İşbirliğini İKSV’nin çalışmalarında daha fazla kişinin sanata katılımını mümkün kılacak kalıcı ve dönüştürücü adımlar için önemli bir başlangıç olarak gördüğünü belirten İKSV Genel Müdürü Görgün Taner, “İKSV olarak elli yıldan uzun bir süredir Türkiye’de kültür-sanatın gelişimi için çalışıyor, farklı disiplinlerde nitelikli yapımları izleyicilerimize sunuyor, sanatçıların gelişimi ve üretime devam etmeleri için destek programları yürütüyoruz. Her yıl düzenlediğimiz etkinliklerde geniş kitlelerin nitelikli kültür-sanat üretimlerine erişimini sağlamak en önemli önceliklerimizden biri. Kültür-sanatın herkes için erişilebilir olması gerektiğine gönülden inanıyor, fiziksel ya da sosyal engellerin, bireylerin sanata katılımının önünde bir bariyer oluşturmamasını sağlamayı görevlerimiz arasında görüyoruz. Önümüzdeki dönemde bu konuyu önceliklerimiz arasına alarak aktif olarak daha fazla proje geliştirebilmek istiyoruz.

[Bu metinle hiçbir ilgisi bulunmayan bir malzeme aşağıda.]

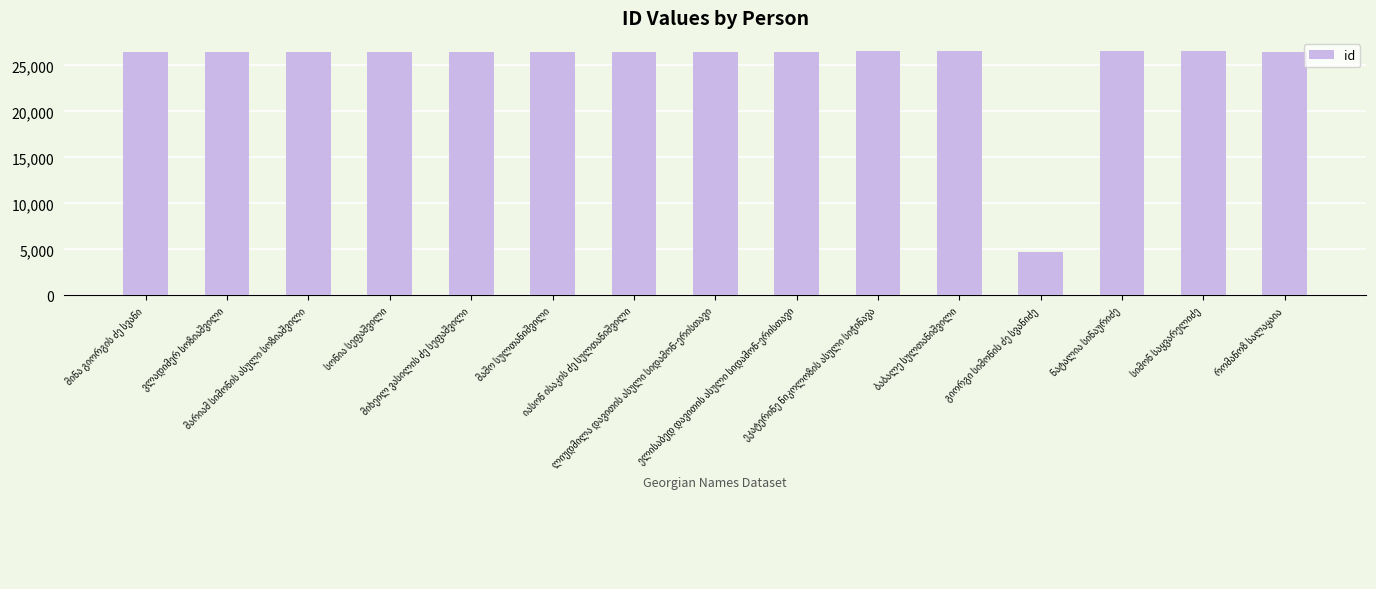

What is the minimum value shown in the chart?

4695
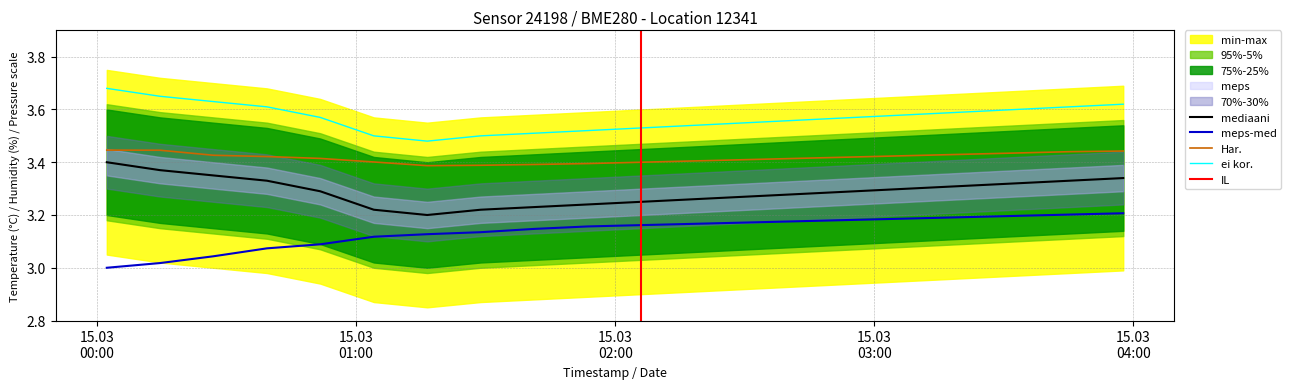

At which category is the sum across all series the highest?

2023-03-15T03:57:38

Bu yolda bizimle aynı vizyonu paylaşan DenizBank’la hayata geçirdiğimiz bu yeni işbirliği, yalnızca şimdi yürüttüğümüz çalışmaları olumlu yönde etkilemekle kalmıyor, sanat yaşamı için daha kapsayıcı bir gelecek hayalimizi de yansıtıyor. Toplumsal faydayı odağına alırken kültür-sanat yaşamındaki gelişime hak ettiği önemi veren ve İKSV etkinliklerindeki bu yeni açılımı mümkün kılan DenizBank’a içten teşekkürlerimi sunuyorum,” dedi.
DenizBank CEO’su Recep Baştuğ: “Kültür-sanatın sürdürülebilirliği ve erişilebilirliğini önemsiyoruz.”
DenizBank Genel Müdürü Recep Baştuğ, konuyla ilgili değerlendirmesinde, “DenizBank olarak bankacılığı, kaynakların verimli kullanılarak büyütülmesi ve finansal kapsayıcılığın artırılması olarak ele alırken; insan ve toplum için fayda oluşturma sorumluluğumuz gereği, gelişime katkı sağlayacak alanlara desteğimizi de sürdürüyoruz. Türkiye’de kültür ve sanat üretimlerinin çoğalması ve herkes için erişilebilir hale gelmesi, bu yaklaşımımızın izdüşümünü oluşturuyor. Ülkemizin kültür-sanat hayatına yarım asırdan fazladır niteliği oldukça yüksek katkı sunan İKSV ile hayata geçirdiğimiz Erişilebilir Sanat Partnerliği kapsamında, fiziksel veya nörogelişimsel farklılıkları olan bireylerin, sanatın üretim, icra ve izleyici boyutlarında daha aktif ve eşit şekilde yer almalarını desteklemekten memnuniyet duyuyoruz. 18. İstanbul Bienali ve 29. İstanbul Tiyatro Festivali ile başlayan bu iş birliğini, önümüzdeki dönemde farklı sanat disiplinlerine yayarak, ülkemizdeki kültür sanat ortamının daha kapsayıcı hale gelmesine katkı sunmayı hedefliyoruz”dedi.